С другой стороны, ст. 318 УК устанавливает ответственность за применение насилия в отношении представителя власти.
Не подлежит сомнению, что требования представителей государственной власти для граждан обязательны. Если такое требование (скажем, требование подчиниться задержанию) является незаконным (например, по причине заведомого несовершения лицом преступления), то по общему правилу задержанный имеет право обжаловать незаконные действия должностного лица. Представляется, однако, что помимо этого лицо в данном случае вправе защитить свою свободу всеми способами, если при этом не было допущено превышение пределов необходимой обороны.
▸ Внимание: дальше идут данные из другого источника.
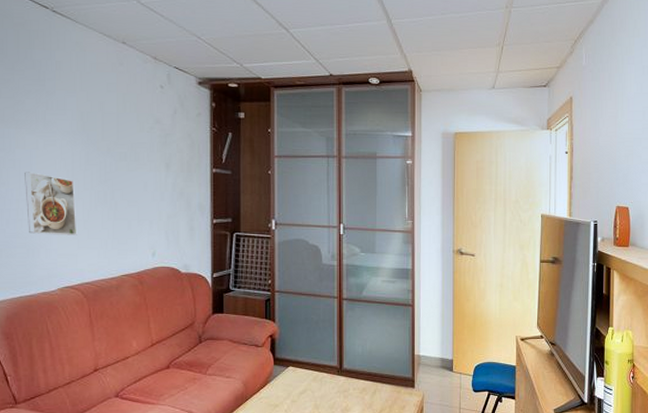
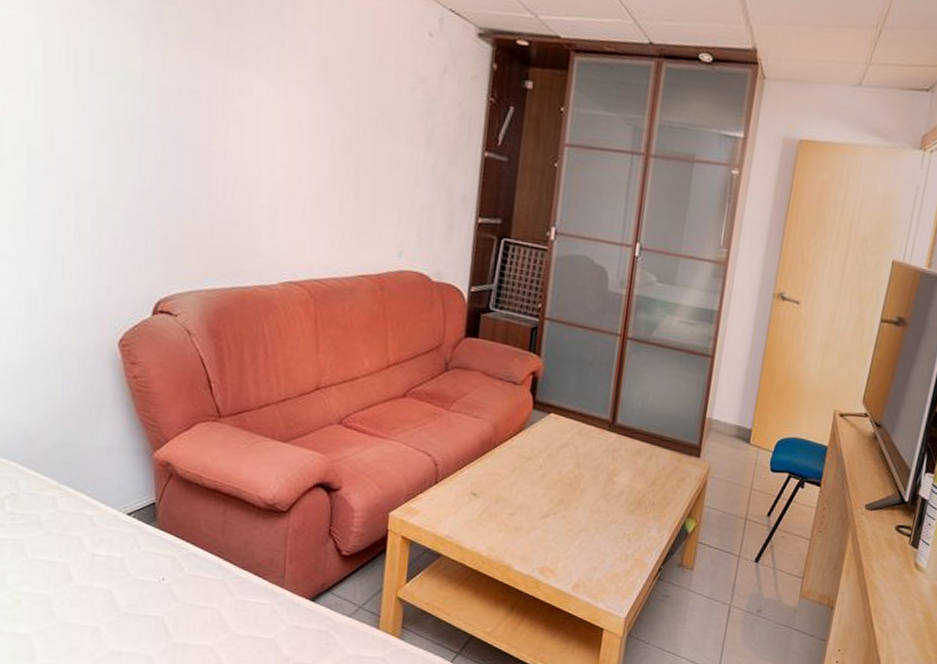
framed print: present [25,172,77,236] -> none [248,128,310,219]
В Постановлении Пленума Верховного Суда РФ от 24 сентября 1991 г. "О судебной практике по делам о посягательстве на жизнь, здоровье и достоинство работников милиции, народных дружинников и военнослужащих в связи с выполнением ими обязанностей по охране общественного порядка" дается следующее разъяснение: "По каждому делу данной категории судам необходимо выяснить, были ли законными действия работников милиции, народных дружинников и военнослужащих при исполнении ими возложенных на них обязанностей по охране общественного порядка. В случае установления факта незаконности их действий суд, при наличии к тому оснований, должен решить вопрос о квалификации содеянного подсудимым по соответствующей статье Уголовного кодекса, предусматривающей ответственность против личности". Полагаем, что такое разъяснение подлежит пересмотру, поскольку не соответствует конституционному праву человека на свободу и личную неприкосновенность. По существу, постановлением необоснованно отказывается гражданину в реализации права на самооборону от незаконных действий представителей власти.
Право на самозащиту от необоснованного задержания возникает у задерживаемого с момента фактического ограничения его свободы. Задержанный вправе отказаться выполнить незаконное распоряжение представителей власти следовать в правоохранительные органы, а его противодействие насильственному задержанию следует рассматривать с учетом положений о необходимой обороне и пределах ее допустимости.
Стоит, впрочем, отметить, что вопрос о правомерности совершения действий, направленных на защиту человека от необоснованного посягательства на личную свободу и неприкосновенность, остается в теории уголовного права и уголовном законодательстве едва ли не самым неразработанным.
Резюмируя изложенное, полагаем, что институт подозреваемого в российском уголовно - процессуальном законодательстве нуждается в дальнейшей более детальной законодательной регламентации. Это означает, что отдельные положения нового УПК требуют новой редакции.
Основной недостаток рассмотренных в настоящей статье норм, регулирующих процессуальное положение подозреваемого, в том, что они противоречат Конституции РФ и существенным образом ущемляют права и свободы человека, оказавшегося под подозрением правоохранительных органов.
Требует дальнейшей научной разработки и правовой регламентации и институт необходимой обороны от незаконных действий должностных лиц, наделенных правомочиями по задержанию лиц, подозреваемых в совершении преступления.
Подробнее о задержании см. Комментарий к УПК РФ / Под ред. А.В. Смирнова.